After a physician’s examination, a biopsy will be performed to confirm the diagnosis of SCC. This involves removing a piece of the affected tissue and examining it under a microscope. If tumor cells are present, treatment, usually surger is required. Fortunately, there are several effective ways to eradicate SCC. The choice of treatment is based on the type, size, location, and depth of penetration of the tumor, as well as the patient’s age and general state of health. Treatment can almost always be performed on an outpatient basis in a physician’s office or at a clinic. A local anesthetic is used during most procedures. Pain or discomfort is usually minimal with most techniques, and there is rarely much pain afterwards.

Treatment Options:
Curettage and Electrodesiccation
As with AK’s, the growth is scraped off with a curette and the tumor site desiccated with an electrocautery needle.  But when treating BCC’s or SCC’s, the procedure is typically repeated a few times to help assure that all cancer cells are eliminated. Local anesthesia is required.

Excisional Surgery
Along with the above procedure, this is one of the most common treatments for BCC’s and SCC’s. Using a scalpel, the physician removes the entire growth along with a surrounding border of apparently normal skin as a safety margin. The incision is closed, and the growth is sent to the laboratory to verify that all cancerous cells have been removed.

X-ray beams are directed at the tumor. Total destruction usually requires several treatments a week for a few weeks.  This is ideal for tumors that are hard to manage surgically and for elderly patients who are in poor health.

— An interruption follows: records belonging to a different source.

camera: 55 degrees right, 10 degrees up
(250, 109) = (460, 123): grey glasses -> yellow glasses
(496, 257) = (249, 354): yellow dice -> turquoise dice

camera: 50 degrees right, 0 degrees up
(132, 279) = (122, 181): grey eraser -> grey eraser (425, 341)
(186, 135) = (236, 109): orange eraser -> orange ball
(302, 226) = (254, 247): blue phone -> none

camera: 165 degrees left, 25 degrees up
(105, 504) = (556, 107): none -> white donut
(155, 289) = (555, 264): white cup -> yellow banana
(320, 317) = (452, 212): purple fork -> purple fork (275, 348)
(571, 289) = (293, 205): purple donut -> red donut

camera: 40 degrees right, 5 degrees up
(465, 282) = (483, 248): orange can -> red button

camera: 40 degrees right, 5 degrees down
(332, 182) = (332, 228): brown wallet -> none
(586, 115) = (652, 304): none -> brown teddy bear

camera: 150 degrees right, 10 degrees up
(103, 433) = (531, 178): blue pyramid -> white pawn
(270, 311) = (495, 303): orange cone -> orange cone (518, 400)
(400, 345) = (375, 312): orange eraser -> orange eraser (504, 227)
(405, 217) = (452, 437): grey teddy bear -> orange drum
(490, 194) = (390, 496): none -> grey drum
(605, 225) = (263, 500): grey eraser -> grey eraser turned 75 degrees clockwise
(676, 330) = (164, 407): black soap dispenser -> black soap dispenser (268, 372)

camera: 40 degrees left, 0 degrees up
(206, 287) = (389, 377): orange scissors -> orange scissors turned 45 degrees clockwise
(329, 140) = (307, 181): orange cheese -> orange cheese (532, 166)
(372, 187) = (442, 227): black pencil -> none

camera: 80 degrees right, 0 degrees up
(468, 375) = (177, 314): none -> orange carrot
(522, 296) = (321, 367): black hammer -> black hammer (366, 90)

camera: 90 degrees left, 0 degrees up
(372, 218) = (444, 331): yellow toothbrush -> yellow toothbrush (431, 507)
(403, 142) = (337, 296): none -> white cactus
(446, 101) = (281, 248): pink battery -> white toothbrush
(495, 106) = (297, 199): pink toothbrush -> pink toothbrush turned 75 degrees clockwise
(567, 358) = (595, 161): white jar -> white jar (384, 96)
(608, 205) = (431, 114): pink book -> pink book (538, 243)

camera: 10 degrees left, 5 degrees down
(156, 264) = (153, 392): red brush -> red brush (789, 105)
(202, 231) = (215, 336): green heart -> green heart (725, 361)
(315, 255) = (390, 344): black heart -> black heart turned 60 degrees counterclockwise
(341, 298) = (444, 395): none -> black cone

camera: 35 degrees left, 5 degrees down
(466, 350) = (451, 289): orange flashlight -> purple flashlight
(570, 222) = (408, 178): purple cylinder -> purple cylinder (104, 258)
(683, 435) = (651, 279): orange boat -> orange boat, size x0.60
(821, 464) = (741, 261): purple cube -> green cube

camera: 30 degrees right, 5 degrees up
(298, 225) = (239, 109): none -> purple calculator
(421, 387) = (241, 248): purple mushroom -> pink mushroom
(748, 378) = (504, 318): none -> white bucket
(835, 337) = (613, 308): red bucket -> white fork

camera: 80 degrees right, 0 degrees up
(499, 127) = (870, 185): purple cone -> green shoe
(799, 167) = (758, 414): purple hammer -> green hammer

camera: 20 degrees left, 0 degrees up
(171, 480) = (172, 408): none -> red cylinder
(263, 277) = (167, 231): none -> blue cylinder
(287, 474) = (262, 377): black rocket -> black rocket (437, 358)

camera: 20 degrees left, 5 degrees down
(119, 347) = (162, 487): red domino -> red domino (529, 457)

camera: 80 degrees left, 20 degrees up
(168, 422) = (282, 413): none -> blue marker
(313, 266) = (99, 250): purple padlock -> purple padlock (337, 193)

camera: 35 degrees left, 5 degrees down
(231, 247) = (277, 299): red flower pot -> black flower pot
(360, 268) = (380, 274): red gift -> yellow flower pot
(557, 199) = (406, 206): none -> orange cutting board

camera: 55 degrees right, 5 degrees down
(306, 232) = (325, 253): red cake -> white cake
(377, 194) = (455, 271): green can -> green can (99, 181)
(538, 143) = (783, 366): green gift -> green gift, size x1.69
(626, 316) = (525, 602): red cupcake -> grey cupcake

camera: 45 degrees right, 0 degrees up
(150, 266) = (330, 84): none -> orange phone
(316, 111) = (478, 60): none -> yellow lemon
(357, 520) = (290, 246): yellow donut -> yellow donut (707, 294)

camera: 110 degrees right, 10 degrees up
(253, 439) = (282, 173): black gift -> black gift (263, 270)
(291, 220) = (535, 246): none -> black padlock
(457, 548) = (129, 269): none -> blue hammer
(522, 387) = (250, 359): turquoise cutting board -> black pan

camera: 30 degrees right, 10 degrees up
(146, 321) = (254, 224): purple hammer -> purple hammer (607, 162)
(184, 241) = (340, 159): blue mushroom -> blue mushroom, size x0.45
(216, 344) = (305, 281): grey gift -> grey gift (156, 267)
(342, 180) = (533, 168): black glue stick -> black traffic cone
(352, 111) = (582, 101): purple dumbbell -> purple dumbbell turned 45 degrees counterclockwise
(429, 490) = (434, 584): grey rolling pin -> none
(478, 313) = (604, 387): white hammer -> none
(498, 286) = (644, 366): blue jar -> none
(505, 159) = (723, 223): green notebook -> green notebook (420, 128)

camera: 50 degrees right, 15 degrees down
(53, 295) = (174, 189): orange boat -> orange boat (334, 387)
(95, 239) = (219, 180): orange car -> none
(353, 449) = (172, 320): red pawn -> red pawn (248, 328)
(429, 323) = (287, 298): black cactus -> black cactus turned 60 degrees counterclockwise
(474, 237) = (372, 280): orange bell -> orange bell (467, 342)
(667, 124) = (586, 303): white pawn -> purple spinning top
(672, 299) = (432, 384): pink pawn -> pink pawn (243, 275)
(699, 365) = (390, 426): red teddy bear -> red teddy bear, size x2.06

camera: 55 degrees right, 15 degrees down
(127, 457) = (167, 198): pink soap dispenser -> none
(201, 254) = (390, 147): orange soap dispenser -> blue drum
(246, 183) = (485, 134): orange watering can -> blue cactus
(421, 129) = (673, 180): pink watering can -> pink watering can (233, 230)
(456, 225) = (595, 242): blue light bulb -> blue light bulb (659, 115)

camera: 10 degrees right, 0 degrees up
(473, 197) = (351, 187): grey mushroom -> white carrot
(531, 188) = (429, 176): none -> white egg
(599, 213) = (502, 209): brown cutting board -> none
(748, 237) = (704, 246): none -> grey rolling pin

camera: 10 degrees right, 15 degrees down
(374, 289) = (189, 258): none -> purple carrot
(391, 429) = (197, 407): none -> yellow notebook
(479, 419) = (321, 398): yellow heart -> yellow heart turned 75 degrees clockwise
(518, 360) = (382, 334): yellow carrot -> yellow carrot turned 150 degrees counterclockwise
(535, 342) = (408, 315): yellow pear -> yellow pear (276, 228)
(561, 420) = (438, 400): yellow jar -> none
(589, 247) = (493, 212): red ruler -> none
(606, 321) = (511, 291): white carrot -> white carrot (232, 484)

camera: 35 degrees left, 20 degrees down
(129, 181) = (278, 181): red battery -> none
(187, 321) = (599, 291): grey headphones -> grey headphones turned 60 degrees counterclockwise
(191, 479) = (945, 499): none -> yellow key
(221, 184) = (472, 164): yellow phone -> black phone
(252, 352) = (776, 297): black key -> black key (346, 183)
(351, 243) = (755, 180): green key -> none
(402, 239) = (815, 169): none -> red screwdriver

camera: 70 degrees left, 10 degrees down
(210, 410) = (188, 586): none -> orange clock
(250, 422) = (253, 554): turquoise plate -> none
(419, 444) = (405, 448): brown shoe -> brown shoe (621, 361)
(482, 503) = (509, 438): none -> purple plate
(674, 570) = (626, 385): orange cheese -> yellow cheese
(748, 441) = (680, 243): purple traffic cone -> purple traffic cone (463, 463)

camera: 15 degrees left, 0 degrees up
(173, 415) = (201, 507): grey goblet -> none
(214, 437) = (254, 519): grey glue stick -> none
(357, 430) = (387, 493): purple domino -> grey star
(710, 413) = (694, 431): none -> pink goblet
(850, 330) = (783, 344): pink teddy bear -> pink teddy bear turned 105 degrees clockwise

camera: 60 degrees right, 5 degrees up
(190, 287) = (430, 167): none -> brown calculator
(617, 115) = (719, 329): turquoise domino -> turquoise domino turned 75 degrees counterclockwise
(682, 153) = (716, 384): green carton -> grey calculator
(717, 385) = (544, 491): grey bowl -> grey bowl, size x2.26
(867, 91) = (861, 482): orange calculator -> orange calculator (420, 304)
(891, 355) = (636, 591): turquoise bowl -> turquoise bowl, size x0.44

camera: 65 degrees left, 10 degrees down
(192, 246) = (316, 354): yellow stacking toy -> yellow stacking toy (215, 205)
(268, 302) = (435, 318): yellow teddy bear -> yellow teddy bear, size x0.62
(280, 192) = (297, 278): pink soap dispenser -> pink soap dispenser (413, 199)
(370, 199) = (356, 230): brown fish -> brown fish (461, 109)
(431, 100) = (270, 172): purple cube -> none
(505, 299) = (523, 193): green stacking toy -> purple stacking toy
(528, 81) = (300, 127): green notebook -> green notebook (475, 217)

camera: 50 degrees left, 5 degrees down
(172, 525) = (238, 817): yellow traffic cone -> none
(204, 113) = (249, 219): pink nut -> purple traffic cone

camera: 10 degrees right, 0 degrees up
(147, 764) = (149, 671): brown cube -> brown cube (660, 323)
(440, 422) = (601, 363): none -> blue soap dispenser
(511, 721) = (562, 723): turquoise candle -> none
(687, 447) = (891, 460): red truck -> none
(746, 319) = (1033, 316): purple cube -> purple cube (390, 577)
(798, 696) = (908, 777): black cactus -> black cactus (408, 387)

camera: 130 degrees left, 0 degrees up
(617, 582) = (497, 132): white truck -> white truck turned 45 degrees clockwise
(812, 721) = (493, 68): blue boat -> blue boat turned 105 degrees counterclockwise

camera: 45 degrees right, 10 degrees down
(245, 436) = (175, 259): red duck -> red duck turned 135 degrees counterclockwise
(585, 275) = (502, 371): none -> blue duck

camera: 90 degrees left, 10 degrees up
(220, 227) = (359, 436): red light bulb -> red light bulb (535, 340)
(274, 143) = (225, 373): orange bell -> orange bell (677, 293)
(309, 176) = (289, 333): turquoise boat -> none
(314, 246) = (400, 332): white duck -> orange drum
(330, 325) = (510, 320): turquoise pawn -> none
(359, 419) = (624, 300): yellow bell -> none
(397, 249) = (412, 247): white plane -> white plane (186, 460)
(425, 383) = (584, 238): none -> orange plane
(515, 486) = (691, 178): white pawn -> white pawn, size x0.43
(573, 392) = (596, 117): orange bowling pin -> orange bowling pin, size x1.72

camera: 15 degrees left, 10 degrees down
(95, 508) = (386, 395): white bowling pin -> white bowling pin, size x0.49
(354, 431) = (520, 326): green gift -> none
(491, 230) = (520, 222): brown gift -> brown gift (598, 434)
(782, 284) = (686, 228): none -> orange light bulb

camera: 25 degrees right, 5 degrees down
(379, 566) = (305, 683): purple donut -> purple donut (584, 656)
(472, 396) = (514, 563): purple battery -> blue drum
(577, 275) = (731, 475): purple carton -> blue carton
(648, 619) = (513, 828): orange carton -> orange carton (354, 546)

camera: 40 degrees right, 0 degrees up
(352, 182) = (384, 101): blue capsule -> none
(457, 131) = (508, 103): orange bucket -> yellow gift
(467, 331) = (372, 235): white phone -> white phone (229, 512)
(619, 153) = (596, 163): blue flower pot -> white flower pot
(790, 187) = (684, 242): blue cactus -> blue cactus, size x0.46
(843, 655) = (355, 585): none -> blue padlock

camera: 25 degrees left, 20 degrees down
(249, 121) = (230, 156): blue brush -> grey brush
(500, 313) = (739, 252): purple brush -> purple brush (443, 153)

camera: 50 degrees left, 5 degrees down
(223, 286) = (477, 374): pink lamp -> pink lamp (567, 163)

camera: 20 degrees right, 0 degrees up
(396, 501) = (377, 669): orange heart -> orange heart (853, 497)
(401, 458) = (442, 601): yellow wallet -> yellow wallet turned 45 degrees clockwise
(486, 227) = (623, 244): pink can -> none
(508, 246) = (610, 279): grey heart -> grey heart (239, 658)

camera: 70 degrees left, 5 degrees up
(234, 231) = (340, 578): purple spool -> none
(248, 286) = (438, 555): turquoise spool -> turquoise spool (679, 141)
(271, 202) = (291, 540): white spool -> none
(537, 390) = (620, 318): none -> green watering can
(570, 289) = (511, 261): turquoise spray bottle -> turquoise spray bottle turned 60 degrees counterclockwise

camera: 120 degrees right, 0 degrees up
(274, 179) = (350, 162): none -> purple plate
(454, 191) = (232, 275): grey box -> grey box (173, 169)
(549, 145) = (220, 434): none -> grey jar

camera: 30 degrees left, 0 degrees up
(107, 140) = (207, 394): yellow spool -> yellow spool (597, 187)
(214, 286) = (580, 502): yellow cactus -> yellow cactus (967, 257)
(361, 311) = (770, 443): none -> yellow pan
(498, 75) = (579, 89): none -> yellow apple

Moh’s Micrographic Surgery
The physician removes the visible tumor with a curette or scalpel and then removes very thin layers of the remaining surrounding skin one layer at a time. Each layer is checked under a microscope, and the procedure is repeated until the last layer viewed is cancer-free.  This technique has the highest cure rate and can save the greatest amount of healthy tissue. It is often used for tumors that have recurred or are in hard-to-treat places such as the head, neck, hands, and feet.

This is the most widely used treatment for individual AK’s. It is especially useful when a limited number of lesions are present. Liquid nitrogen is applied to the growths with a cotton-tipped applicator or spray device. This freezes them without requiring any cutting or anesthesia. They subsequently blister or become crusted and fall off. Some temporary redness and swelling can occur.  In some patients, pigment may be lost.

Laser Surgery
The skin’s outer layer and variable amounts of deeper skin are removed using a carbon dioxide or erbium YAG laser. Lasers are effective for removing actinic cheilitis from the lips and AKs from the face and scalp. They give the physician good control over the depth of tissue removed, much like chemical peels. Lasers are also used as a secondary therapy when topical medications or other techniques are unsuccessful.  However, local anesthesia may be required. The risks of scarring and pigment loss are slightly greater than with other techniques.

Photodynamic Therapy (PDT)
PDT can be especially useful for lesions on the face and scalp. Topical 5-aminolevulinic acid (5-ALA) is applied to the lesions at the physician’s office.  As soon as an hour later, those medicated areas can be activated by a strong light.  This treatment selectively destroys AKs while causing minimal damage to surrounding normal tissue.  Some redness and swelling can result from this therapy.